となると、このサイズにあわせての襦袢があったほうが便利です。セールで買い置きの生地で。ターコイズに合う襦袢をみつけるのは難しい。これまで手持ちの浅黄色(4寸)を着ていましたが、ターコイズとの色のズレが気になります。今回は、青や紫などのぼかしの、宝尽くしにしました。

2013年10月 石榴文の帯

ざくろ帯2-150x150ざくろ-150x150急に寒くなりました。自然に着物は袷を選びたくなります。
この季節、お店にザクロが並んでいるのを見ると、嬉しくなります。これらの帯の季節が来たとワクワクするわけです。着物の文様としての石榴が好き。九谷焼にもよく描かれています。中国では吉祥文様ですから。左は染帯、右は刺繍帯(裏は椿)。
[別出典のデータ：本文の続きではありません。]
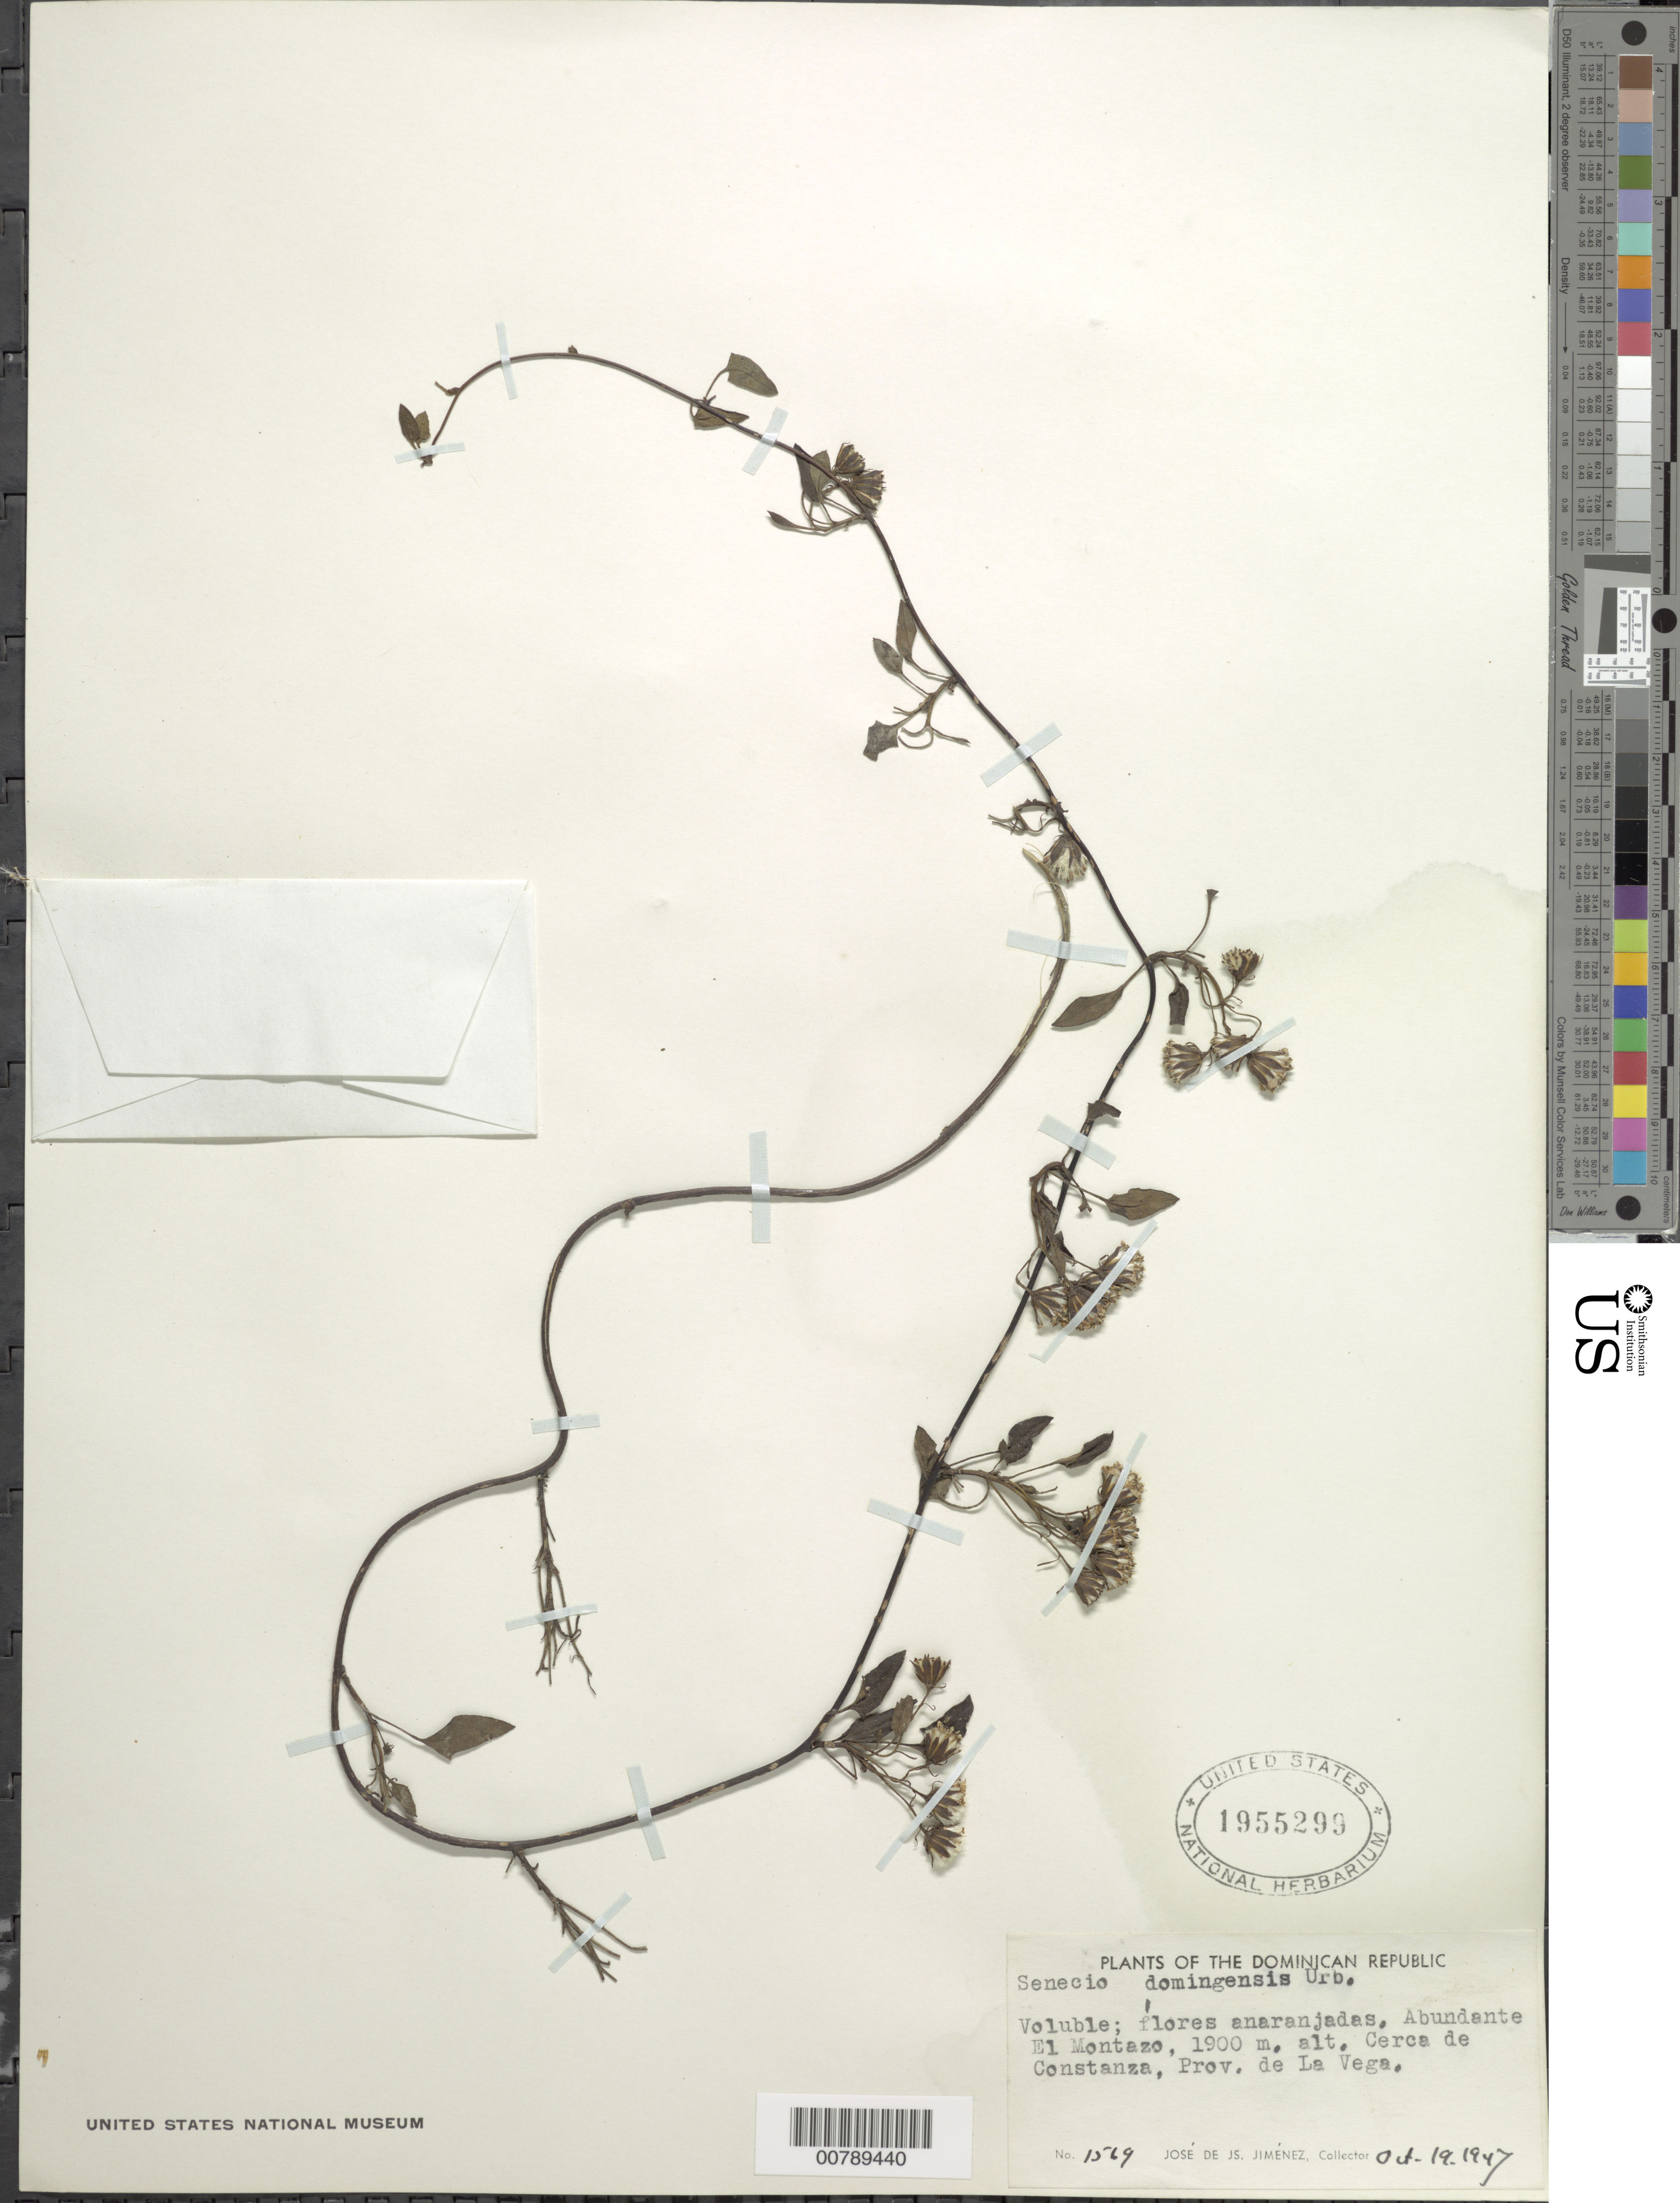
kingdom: Plantae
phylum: Tracheophyta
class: Magnoliopsida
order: Asterales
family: Asteraceae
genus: Leonis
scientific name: Leonis trineura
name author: (Griseb.) B. Nord.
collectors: J. J. Jiménez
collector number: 1569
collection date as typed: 19 Oct 1947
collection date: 1947-10-19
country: Dominican Republic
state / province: La Vega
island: Hispaniola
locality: El Montazo. Cerca de Constanza, Provincia de La Vega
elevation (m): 1900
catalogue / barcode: US 1955299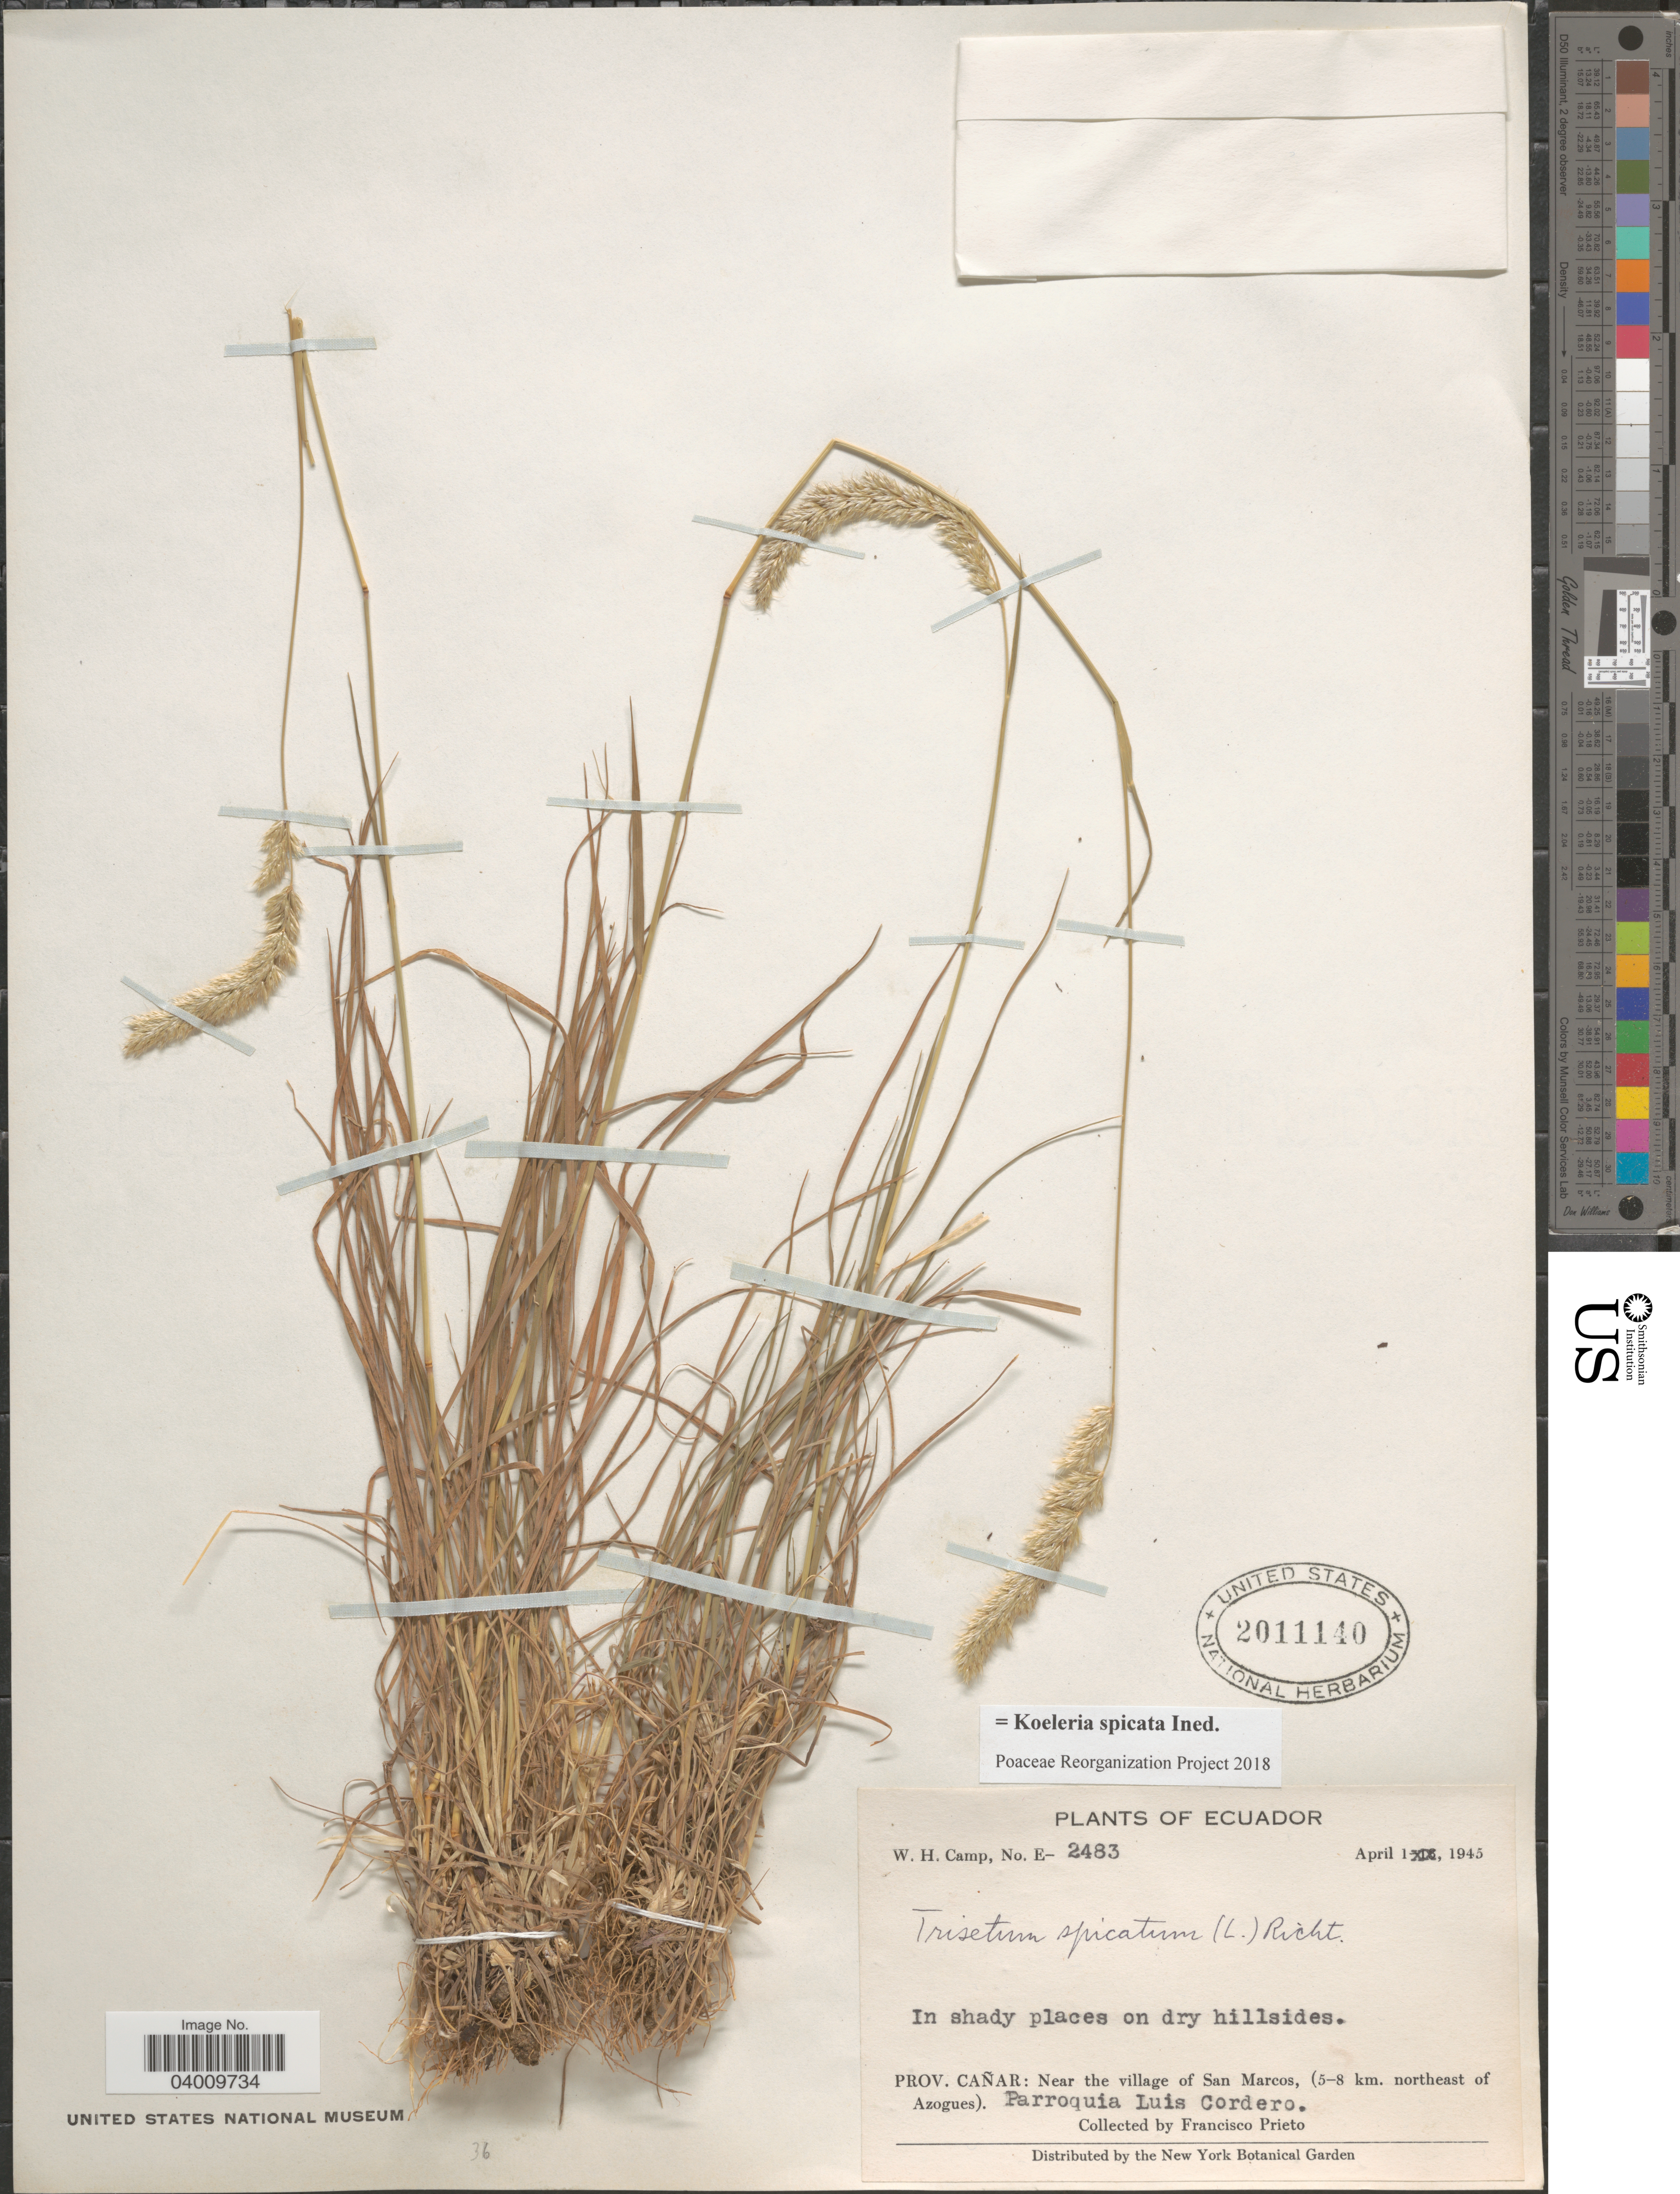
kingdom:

いずれも、かわの屋さんで購入しました。
幼いころ暮らした名古屋の家には石榴の木があり、母がそれをもいでは食べている姿が印象に残っています。私も子どもなりにコーンを食べるようにツブツブを摘んだり歯でかじったりして食べたものです。いまでは安易にイラン産ザクロジュースを買って飲んでしまいますけど。

2013年10月 引き手織名古屋帯

蕪村庵引き手織名古屋帯ずっと気になっていた母の帯を、京都で調べてみたところ、絹糸の中の雑絹紬糸を使用し、横糸にはフィラメント箔を張った糸を使って織り上げた「引き手織帯」という結論が出ました。いまでは製造されていない大変めずらしい帯びなのだとか。
祖母の箪笥から出てきたぼかしの紬の着物に合わせてみましたが、少しボケるように思います。バッグと帯締の色を合わせることで、ごまかした感があります。タイのジムトンプソンのバッグは、タイシルクと綿の混紡と認識しています。
この紬は単衣仕立てにしているので、まだ暑い10月に着てしまいます。本場結城紬と書いてあったのに、糊ときに出してみたら、本物の結城ではなく、石下で織られたものと判明したもの。ラベルは平気で嘘をつくので、気をつけましょう。
もっと涼しくなって袷も耐えられるようになったら、ターコイスの鮫小紋に合わせてみますね。
この蕪村庵は六角堂斜め前にあるお煎餅屋さん。京都にいらしたときは、お試しあれ。

2013年9月 絽の雨コート

絽のコート春夏の雨コートには、明るい色がほしいとずーっと思っていました。水色を基調に、淡い桃色や黄色がさりげなく入った絽のコートに、防水加工をしています。IMG_1586
祇園祭の雨の日、これを着ていたら、和装小物のお店の方に声をかけられました。絽のコートでこうした色使いがめずらしいようです。もちろん、本来の塵除けでもだいじょうぶ。